Peripecia triste de la mascarilla
«Sigue habiendo ingresos hospitalarios y los fallecimientos, pero la covid-19 no es la única enfermedad que los provoca: mantener la excepcionalidad no está ya justificado»
Durante los primeros meses de la pandemia, la mascarilla simbolizó para casi todos el esfuerzo colectivo que parecía necesario realizar si se quería contener el daño derivado de un virus que entonces nos era desconocido: una pequeña molestia que equivalía a la contratación de un seguro comunitario. Recordemos que la mascarilla permitía salvar la «distancia social» que había de contribuir a reducir el número de contagios, enfermos y fallecidos; aunque no está claro que lo hiciera. En todo caso, la dificultad de los poderes públicos para modular la adopción de medidas higienizantes provocó situaciones absurdas: la distancia social se impuso durante larguísimas cuarentenas en las que ni siquiera se permitía que los niños salieran a pasear y se nos dijo que la mascarilla era obligatoria en la playa, aun cuando la transmisión del virus al aire libre se tenía por improbable fuera de las multitudes que uno se encuentra en un estadio o una manifestación. Mal que bien, los ciudadanos siguieron con ella: algunos con el miedo en el cuerpo y otros con creciente desenvoltura.

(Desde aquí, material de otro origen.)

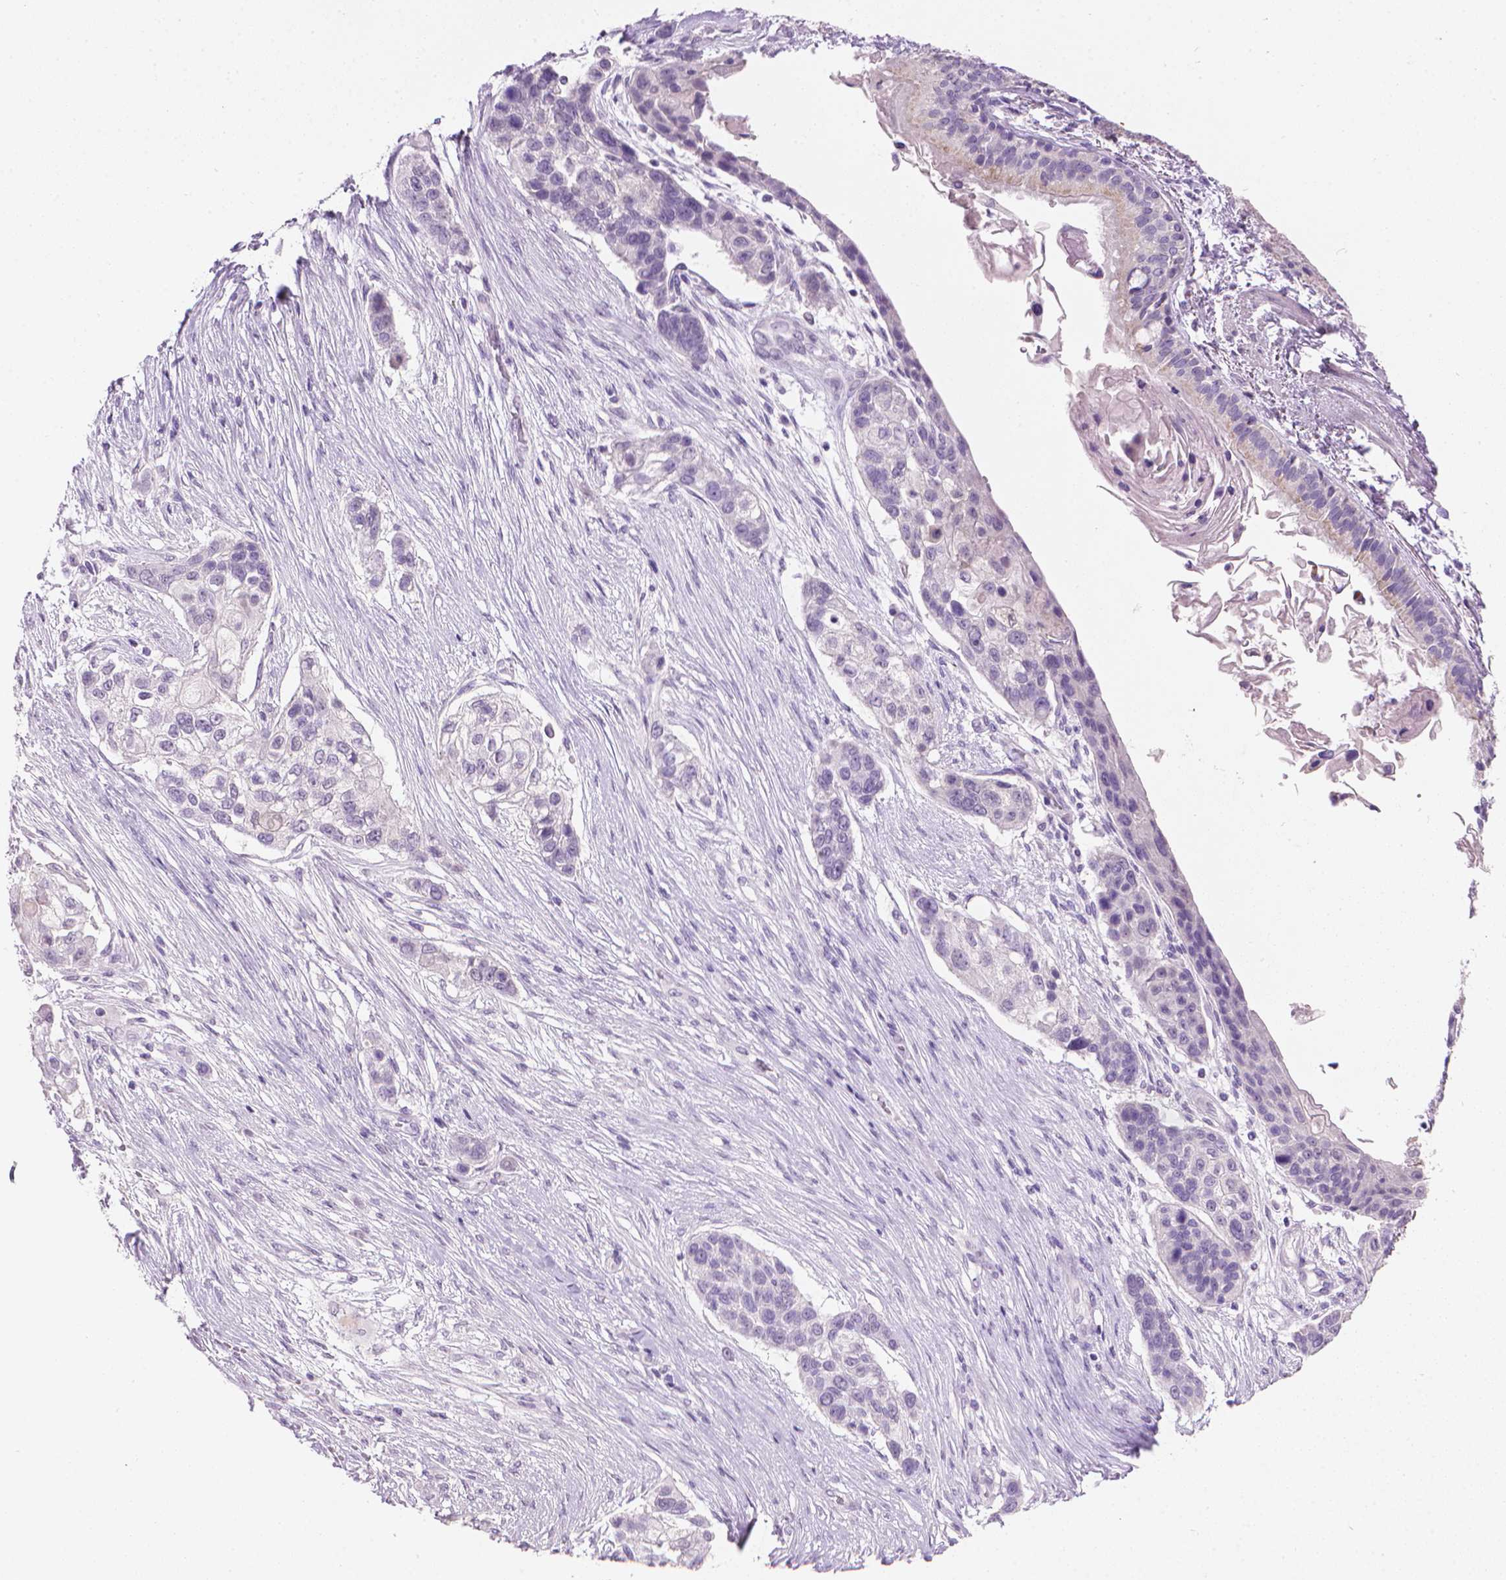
{"staining": {"intensity": "negative", "quantity": "none", "location": "none"}, "tissue": "lung cancer", "cell_type": "Tumor cells", "image_type": "cancer", "snomed": [{"axis": "morphology", "description": "Squamous cell carcinoma, NOS"}, {"axis": "topography", "description": "Lung"}], "caption": "High power microscopy micrograph of an immunohistochemistry (IHC) histopathology image of lung cancer (squamous cell carcinoma), revealing no significant staining in tumor cells.", "gene": "MLANA", "patient": {"sex": "male", "age": 69}}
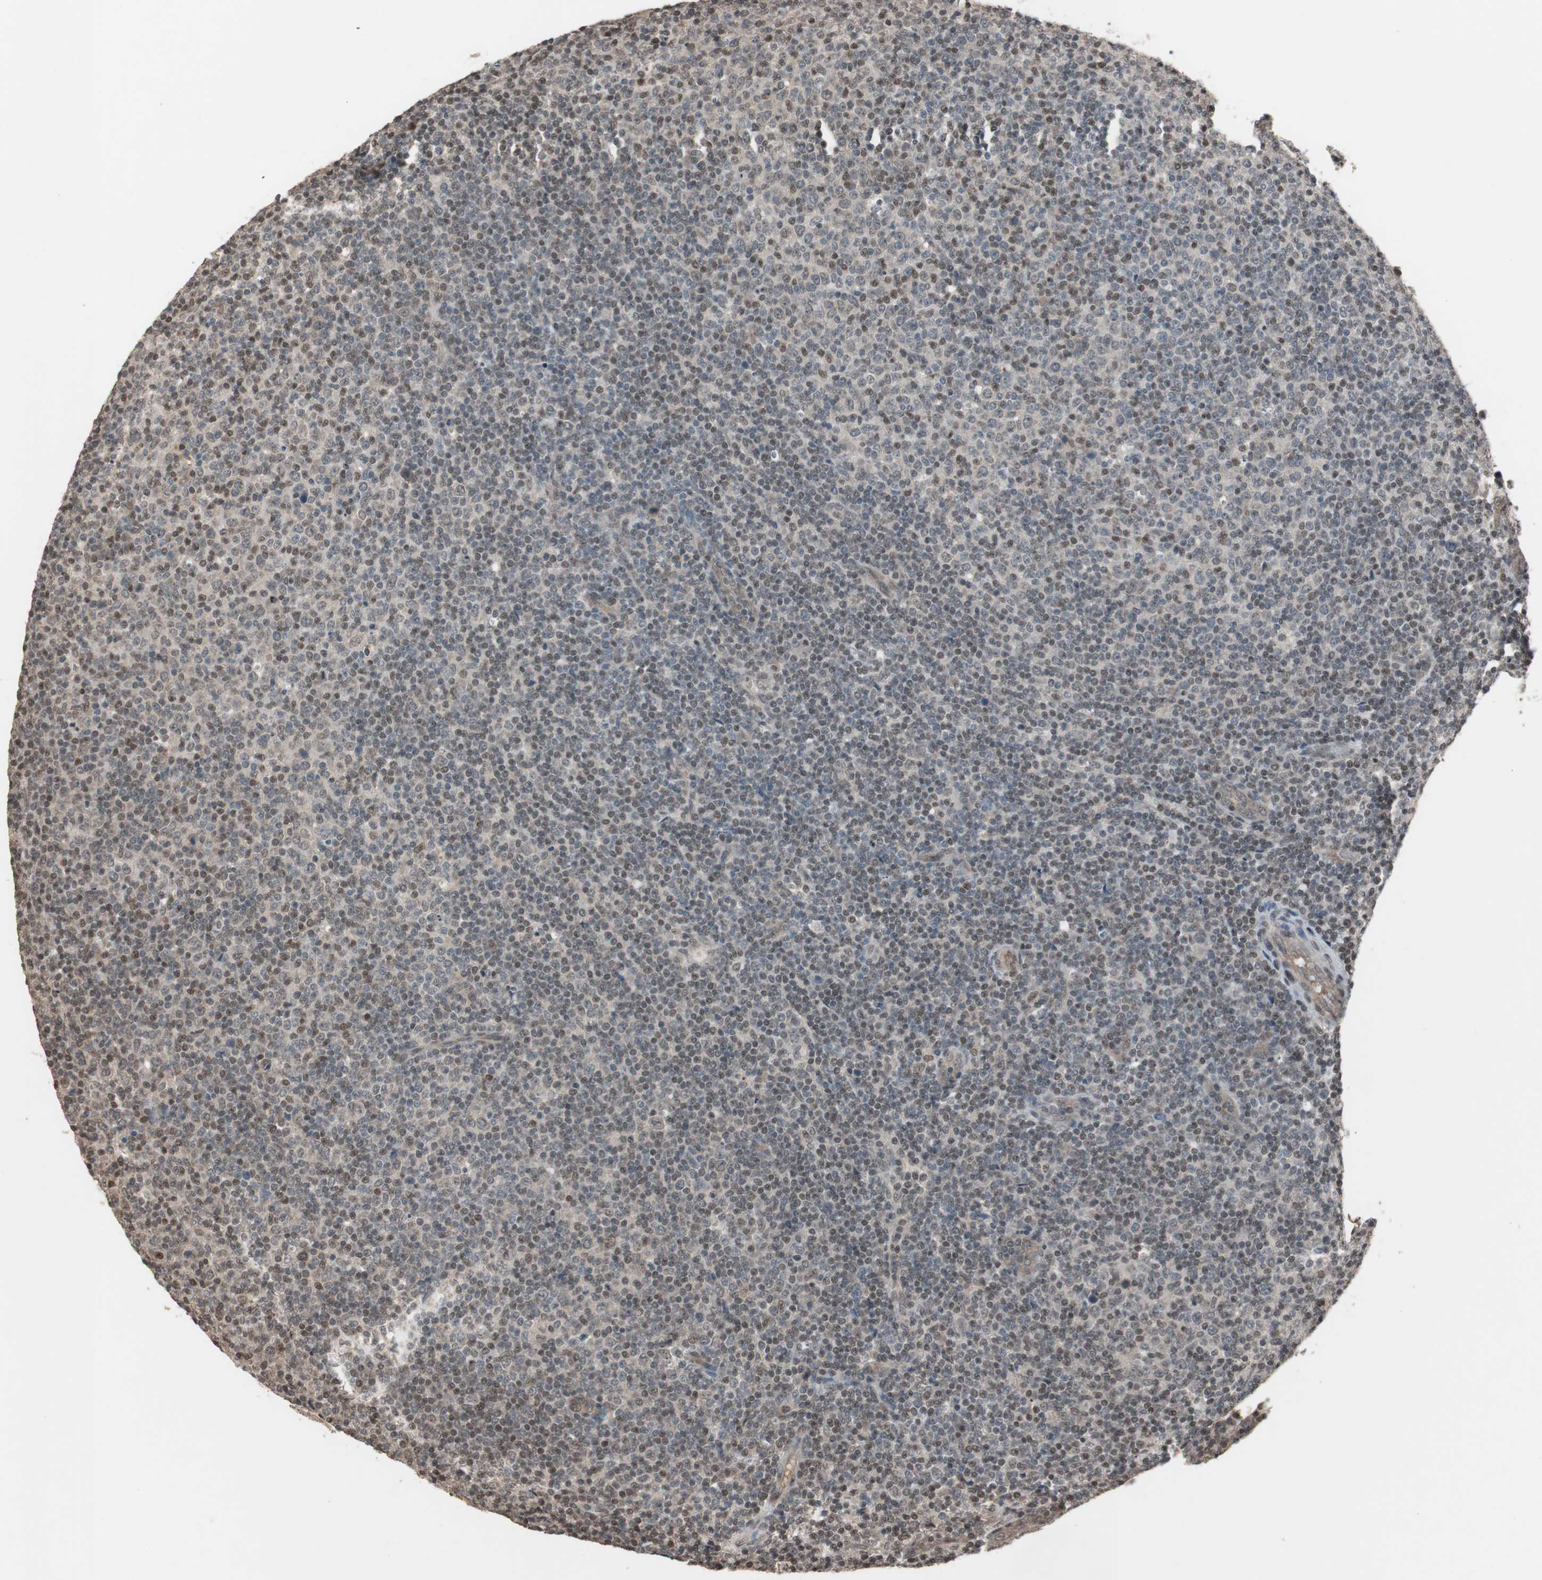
{"staining": {"intensity": "weak", "quantity": "<25%", "location": "nuclear"}, "tissue": "lymphoma", "cell_type": "Tumor cells", "image_type": "cancer", "snomed": [{"axis": "morphology", "description": "Malignant lymphoma, non-Hodgkin's type, Low grade"}, {"axis": "topography", "description": "Lymph node"}], "caption": "Human malignant lymphoma, non-Hodgkin's type (low-grade) stained for a protein using immunohistochemistry demonstrates no staining in tumor cells.", "gene": "DRAP1", "patient": {"sex": "male", "age": 70}}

Todo cambió tras la inoculación masiva de las vacunas, que ha ido acompañada del debilitamiento gradual del propio coronavirus. Se ha cumplido con ello la previsión de que sus variaciones serían menos agresivas —para así propagarse mejor— y no lo contrario, aunque nuestras televisiones sigan llamando a epidemiólogos que advierten sobre la inminente gran mutación a la que quizá no logremos sobrevivir. Así que se puede afirmar que la pandemia ha terminado, digan lo que digan los organismos que tienen que decidir oficialmente sobre ese particular o los periódicos que alertan sobre una séptima ola: las flechas pegadas al suelo en los edificios públicos son la arqueología viva de dos años para el olvido. El silencio de las autoridades, sin embargo, tiene efectos colaterales: abundan todavía los ciudadanos que experimentan pánico ante el virus, pese a que la probabilidad de sufrir una enfermedad grave tras contagiarse nunca había sido tan reducida. Ni que decir tiene que sigue habiendo ingresos hospitalarios; tampoco faltan los fallecimientos. Pero la covid-19 no es la única enfermedad que los provoca: el mantenimiento de la excepcionalidad no está ya justificado.
«Se da la paradoja de que el nuestro es el país que más tardó en reconocer la gravedad de la pandemia y también el que más está tardando en admitir que ha concluido»
Hasta donde yo sé, en cambio, España es el único país occidental donde se mantiene la obligación de llevar mascarilla en el transporte público. Ya se ha dicho hasta la extenuación que eliminar el deber de llevar la mascarilla no es impedir que la siga usando quien así lo desee. De lo que se trata es de limitar las restricciones a la libertad del ciudadano cuando no hay razones de peso para imponerlas: que cada uno decida el grado de protección que desea procurarse. Por lo demás, no es fácil discernir la lógica del actual régimen legal, si es que la tiene: uno puede pasarse la noche en un bar atestado de sujetos vociferantes, pero si se sube a un vagón de metro semivacío sin la mascarilla será amonestado por la autoridad competente. Se da así la paradoja de que el nuestro es el país que más tardó en reconocer la gravedad de la pandemia y también el que más está tardando en admitir que la pandemia —afortunadamente— ha concluido. ¡Aunque ahora venga la gripe!
A estas alturas, por lo tanto, la mascarilla ha cambiado su significado: triste objeto que a menudo hemos olvidado en casa justo cuando lo necesitábamos para coger un autobús o comprar aspirinas en una farmacia, ha terminado por ser el ancla que nos sujeta simbólicamente a un pasado que la mayoría ha dejado ya atrás y que nuestros gobernantes —tanto nacionales como autonómicos, hipotéticos expertos mediante— insisten en mantener vivo.